1. ## Integrability

Let $\displaystyle A\subseteq[0,1], |A|=\aleph_0$,

f(x)={0 if $\displaystyle x\notin A$, 1 if $\displaystyle x\in A$}

Prove that f is not integrable in [0,1], or show a negative proof and prove that it is integrable in [0,1].

Let $\displaystyle A\subseteq[0,1], |A|=\aleph_0$,

f(x)={0 if $\displaystyle x\notin A$, 1 if $\displaystyle x\in A$}

Prove that f is not integrable in [0,1], or show a negative proof and prove that it is integrable in [0,1].
Reimann integrable or Lebesque integrable? In either case, since f is bounded and its set of discontinuities has Lebesque measure 0, f is integrable.

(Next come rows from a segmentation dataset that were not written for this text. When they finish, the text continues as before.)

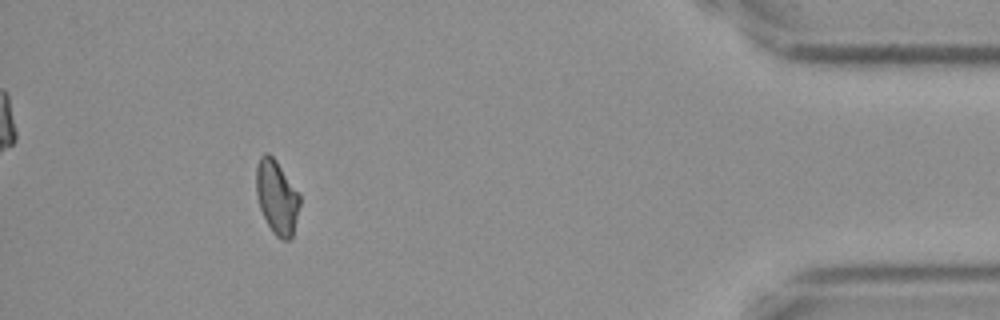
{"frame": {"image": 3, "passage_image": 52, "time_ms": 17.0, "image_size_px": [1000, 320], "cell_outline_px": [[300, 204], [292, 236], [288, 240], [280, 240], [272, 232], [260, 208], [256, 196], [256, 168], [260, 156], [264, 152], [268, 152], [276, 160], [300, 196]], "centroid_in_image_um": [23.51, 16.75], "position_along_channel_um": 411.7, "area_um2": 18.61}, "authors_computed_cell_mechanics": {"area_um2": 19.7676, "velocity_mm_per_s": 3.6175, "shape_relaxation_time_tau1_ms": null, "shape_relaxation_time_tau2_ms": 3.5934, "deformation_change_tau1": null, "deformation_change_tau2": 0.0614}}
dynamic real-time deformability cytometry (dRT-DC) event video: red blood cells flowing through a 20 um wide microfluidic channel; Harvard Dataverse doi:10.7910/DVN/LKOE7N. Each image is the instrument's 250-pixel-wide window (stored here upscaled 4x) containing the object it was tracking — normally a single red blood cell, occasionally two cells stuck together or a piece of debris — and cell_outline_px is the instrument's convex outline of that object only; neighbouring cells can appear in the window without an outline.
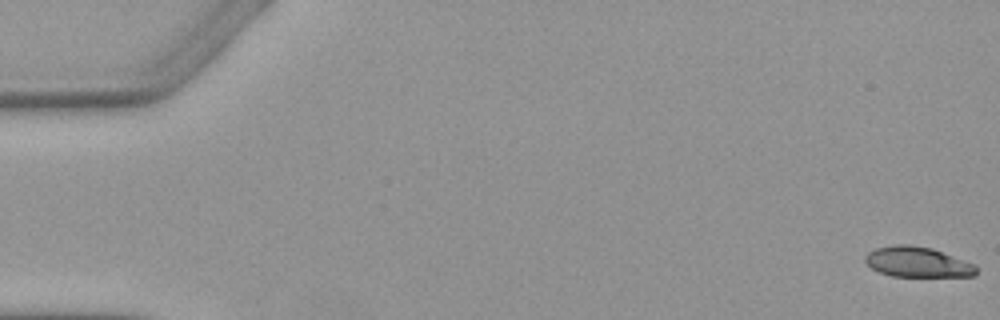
{"species": "Egyptian fruit bat (a non-hibernating species)", "species_latin": "Rousettus aegyptiacus", "temperature_condition": "warm", "stored_images_in_passage": 5, "camera_frame_rate_fps": 3000, "um_per_image_px": 0.085, "animal": {"sex": "female"}, "frame": {"image": 1, "passage_image": 1, "time_ms": 0.0, "image_size_px": [1000, 320], "cell_outline_px": [[976, 276], [892, 276], [880, 272], [872, 268], [864, 260], [864, 256], [868, 252], [876, 248], [896, 244], [908, 244], [932, 248], [976, 264]], "centroid_in_image_um": [77.99, 22.26], "position_along_channel_um": 7.0, "area_um2": 19.59}}
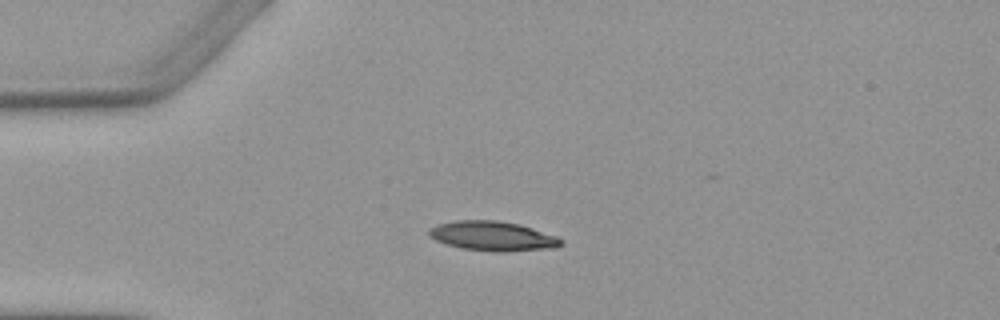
{"frame": {"image": 2, "passage_image": 5, "time_ms": 4.333, "image_size_px": [1000, 320], "cell_outline_px": [[564, 244], [556, 248], [508, 252], [492, 252], [460, 248], [436, 240], [428, 236], [428, 232], [436, 224], [456, 220], [496, 220], [520, 224], [556, 236], [564, 240]], "centroid_in_image_um": [41.92, 20.08], "position_along_channel_um": 43.1, "area_um2": 23.0}}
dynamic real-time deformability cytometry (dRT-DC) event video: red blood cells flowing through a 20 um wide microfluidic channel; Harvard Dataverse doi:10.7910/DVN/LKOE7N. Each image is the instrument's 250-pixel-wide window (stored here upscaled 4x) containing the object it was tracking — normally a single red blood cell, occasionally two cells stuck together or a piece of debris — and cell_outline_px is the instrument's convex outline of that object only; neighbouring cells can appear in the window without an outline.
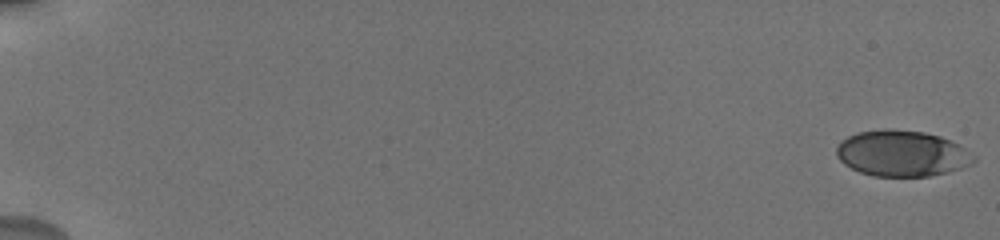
{"species": "human", "species_latin": "Homo sapiens", "temperature_condition": "cold", "stored_images_in_passage": 40, "camera_frame_rate_fps": 3000, "um_per_image_px": 0.085, "donor": {"sex": "male"}, "frame": {"image": 1, "passage_image": 1, "time_ms": 0.0, "image_size_px": [1000, 240], "cell_outline_px": [[976, 160], [972, 164], [948, 172], [928, 176], [872, 176], [860, 172], [844, 164], [836, 156], [836, 148], [840, 140], [856, 132], [884, 128], [888, 128], [924, 132], [940, 136], [964, 148], [976, 156]], "centroid_in_image_um": [76.63, 13.03], "position_along_channel_um": 8.4, "area_um2": 36.93}}
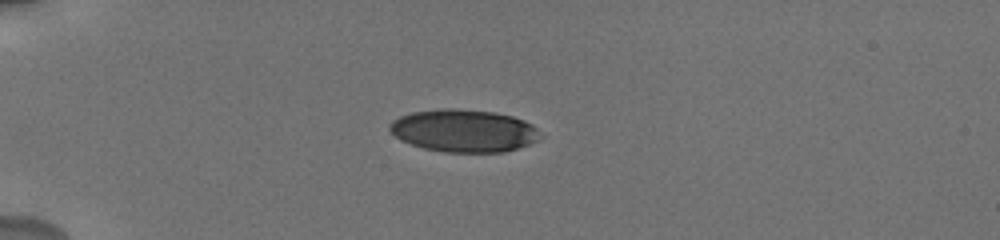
{"frame": {"image": 2, "passage_image": 30, "time_ms": 5.333, "image_size_px": [1000, 240], "cell_outline_px": [[544, 136], [528, 144], [504, 152], [444, 152], [424, 148], [400, 140], [388, 128], [388, 124], [392, 120], [400, 116], [412, 112], [440, 108], [452, 108], [492, 112], [512, 116], [524, 120], [532, 124]], "centroid_in_image_um": [39.41, 11.1], "position_along_channel_um": 45.6, "area_um2": 37.34}}
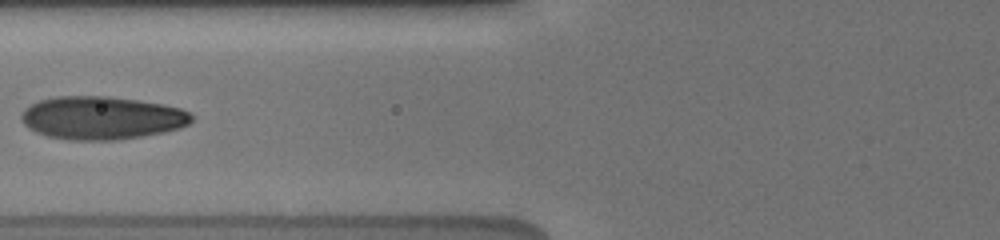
{"frame": {"image": 3, "passage_image": 39, "time_ms": 8.333, "image_size_px": [1000, 240], "cell_outline_px": [[196, 116], [188, 124], [180, 128], [164, 132], [116, 140], [68, 140], [48, 136], [36, 132], [28, 128], [20, 120], [20, 116], [24, 108], [40, 100], [56, 96], [108, 96], [140, 100], [164, 104], [180, 108]], "centroid_in_image_um": [8.64, 10.01], "position_along_channel_um": 117.2, "area_um2": 43.0}}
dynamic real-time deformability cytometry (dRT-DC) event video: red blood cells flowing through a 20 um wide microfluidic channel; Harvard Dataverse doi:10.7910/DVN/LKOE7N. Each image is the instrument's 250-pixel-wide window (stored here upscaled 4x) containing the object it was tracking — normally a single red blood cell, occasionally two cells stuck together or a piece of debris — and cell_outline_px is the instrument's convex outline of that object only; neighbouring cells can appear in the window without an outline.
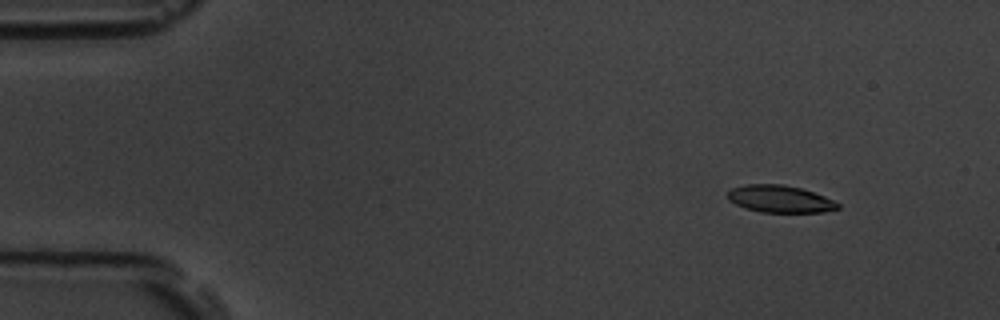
{"species": "common noctule bat (a hibernating species)", "species_latin": "Nyctalus noctula", "temperature_condition": "room temperature", "stored_images_in_passage": 4, "camera_frame_rate_fps": 3000, "um_per_image_px": 0.085, "animal": {"sex": "male", "body_mass_g": 19.5, "forearm_length_mm": 54.6}, "frame": {"image": 1, "passage_image": 1, "time_ms": 0.0, "image_size_px": [1000, 320], "cell_outline_px": [[840, 208], [824, 212], [760, 212], [744, 208], [728, 200], [728, 192], [732, 188], [744, 184], [784, 184], [800, 188], [824, 196], [840, 204]], "centroid_in_image_um": [66.28, 16.91], "position_along_channel_um": 18.7, "area_um2": 17.46}}
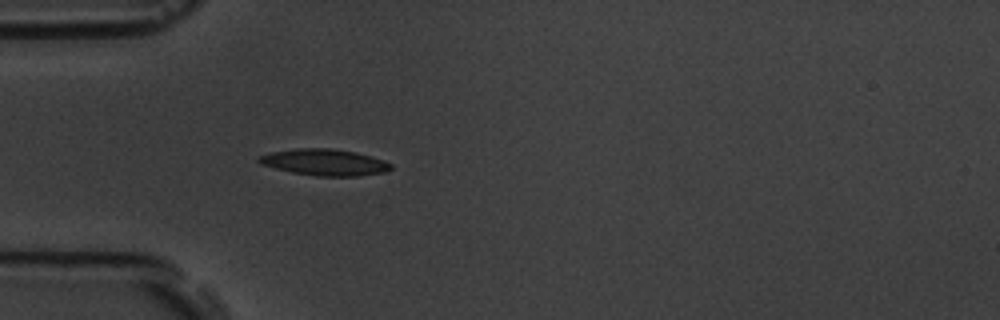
{"frame": {"image": 2, "passage_image": 4, "time_ms": 3.667, "image_size_px": [1000, 320], "cell_outline_px": [[392, 168], [384, 172], [356, 176], [316, 176], [292, 172], [260, 164], [256, 160], [256, 156], [272, 152], [296, 148], [332, 148], [356, 152], [372, 156], [384, 160], [392, 164]], "centroid_in_image_um": [27.57, 13.78], "position_along_channel_um": 57.4, "area_um2": 20.4}}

3. Originally Posted by HallsofIvy
Reimann integrable or Lebesque integrable? In either case, since f is bounded and its set of discontinuities has Lebesque measure 0, f is integrable.
Reimann integrable. I haven't learned Lebesque measure - only Reimann and Darboo's integrable definition.

4. Originally Posted by HallsofIvy
Reimann integrable or Lebesque integrable? In either case, since f is bounded and its set of discontinuities has Lebesque measure 0, f is integrable.
and BTW in Riemann's case f is not integrable - take Dirichlet function in [0,1] - it is not Riemann-integrable, because you can always take a group of irrational points to get an integral that equals to zero, and so on.

Hint:

Spoiler:
$\displaystyle N=\left\{\frac{1}{n}:n\in\mathbb{N}\right\}\cup\{0 \}$

Spoiler:
Let $\displaystyle \varepsilon>0$ be given. Clearly $\displaystyle [0,1]-N$ is dense and so $\displaystyle L(P,f)=0$ for every parition $\displaystyle P$. So, we must merely show that we may make $\displaystyle U(P,f)$ arbitrarily small. So, the idea is to cover all but finitely many elements of $\displaystyle N$ by one interval containing $\displaystyle 0$ and then put sufficiently small intervals around the remaining points. I have distictly left out three important details. Fill them in.

7. Originally Posted by HallsofIvy
Reimann integrable or Lebesque integrable? In either case, since f is bounded and its set of discontinuities has Lebesque measure 0, f is integrable.
Just because your perturbing the zero function at a countable number of places does not mean the set of all discontinuities created is countable, and thus necessarily of measure zero. The indicator function for the rationals differs from the zero function at countably many places but the set of discontinuities introduced has measure one.